Cumberland is pretty smokin', it was a first set closer and you could tell that wanted to go out on a rockin' note.
Truckin' might be the stand-out tune, at least for me. It's the longest song here and they head off into some pretty nice jam land.
Other musicians include: Brian Godchaux, fiddle on Deep Elem Blues and Barry Sless on lead guitar and pedal steel throughout the whole disc. Many know Sless from Phil Lesh & Friends as well as the David Nelson Band. Great guitar player who adds so nicely on Deal and his pedal steel is just beautiful on so many songs here.
TOM CONSTANTEN (Piano/Vocals), was the keyboardist with the Grateful Dead from 1968 till 1970, contributing some classic tracks to "Anthem of the Sun", "Aoxomoxoa", and "Live Dead" before leaving to pursue a solo career (which included: albums with the Incredible String Band and Moby Grape; live shows with Robert Hunter, Janis Joplin, Zero, David Crosby & Stephen Stills, Dan Hicks, John Handy, and many others; four solo C.D.'s... "Nightfall of Diamonds" on Relix Records being the most recent).
BARRY FLAST (Lead Vocals, Keyboards, Acoustic Guitar) was one of the original keyboardists of Kingfish (replaced by non-keyboardist Bobby Weir in 1975), rejoined the band in '77 just in time to help record and tour behind their second album "Live 'N Kicking", then left again, rejoining a third time in '80 only to watch what was left of Kingfish evolve into Bobby and the Midnites! Barry was then the driving force in re-organizing the group with Matt Kelly after the untimely death of founder Dave Torbert in 1983. he has contributed vocals and/or keyboards to four of the five albums Kingfish has released, and has worked as a session player with Jerry Garcia, Poco, Paul Stookey (Peter, Paul & Mary), Country Joe McDonald, Kim Carnes, Garth Hudson & many others; his songs have been recorded by artists like Bob Weir, Janis Joplin & Paul Butterfield, Paul Stookey (to name a few); and he's performed with Country Joe and the Fish, Bob Weir, Maria Muldaur, Hot Tuna, Rick Danko, Papa John Creach, John Cipollina, George Thorogood, etc.
DAVID NELSON (Acoustic & Electric Guitar, Mandolin, Lead Vocals) goes back in Dead history further than anyone on the planet.
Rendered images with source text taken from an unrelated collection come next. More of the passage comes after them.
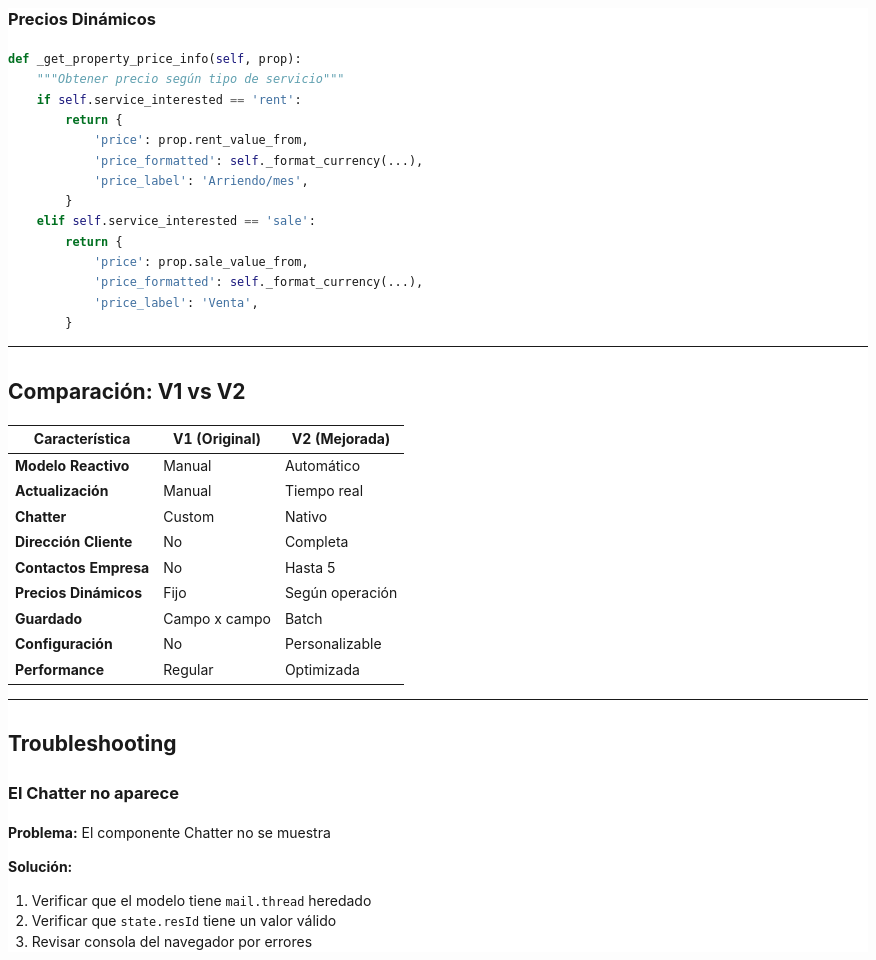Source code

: ### Precios Dinámicos

```python
def _get_property_price_info(self, prop):
    """Obtener precio según tipo de servicio"""
    if self.service_interested == 'rent':
        return {
            'price': prop.rent_value_from,
            'price_formatted': self._format_currency(...),
            'price_label': 'Arriendo/mes',
        }
    elif self.service_interested == 'sale':
        return {
            'price': prop.sale_value_from,
            'price_formatted': self._format_currency(...),
            'price_label': 'Venta',
        }
```

---

## Comparación: V1 vs V2

| Característica | V1 (Original) | V2 (Mejorada) |
|---|---|---|
| **Modelo Reactivo** | Manual | Automático |
| **Actualización** | Manual | Tiempo real |
| **Chatter** | Custom | Nativo |
| **Dirección Cliente** | No | Completa |
| **Contactos Empresa** | No | Hasta 5 |
| **Precios Dinámicos** | Fijo | Según operación |
| **Guardado** | Campo x campo | Batch |
| **Configuración** | No | Personalizable |
| **Performance** | Regular | Optimizada |

---

## Troubleshooting

### El Chatter no aparece
**Problema:** El componente Chatter no se muestra

**Solución:**
1. Verificar que el modelo tiene `mail.thread` heredado
2. Verificar que `state.resId` tiene un valor válido
3. Revisar consola del navegador por errores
David, Jerry Garcia, and Robert Hunter made up the Wildwood Boys, a 1962 bluegrass group that was the seed that eventually flowered into the Grateful Dead. In 1967, David, along with John Dawson and Dave "Pre-Kingfish" Torbert formed The New Riders and continued with them until 1983 (along the way, he sang the lead vocal on their biggest hit "Panama Red"). His trademark guitar work was showcased on Grateful Dead albums "American Beauty", "Workingman's Dead", and "Aoxomoxoa". In the mid-80's, he appeared once again with Jerry Garcia in the "Almost Acoustic" Band and broke house attendance records at the Lunt-Fontaine Theatre on Broadway in New York City (and was captured on C.D. and released a few years ago!)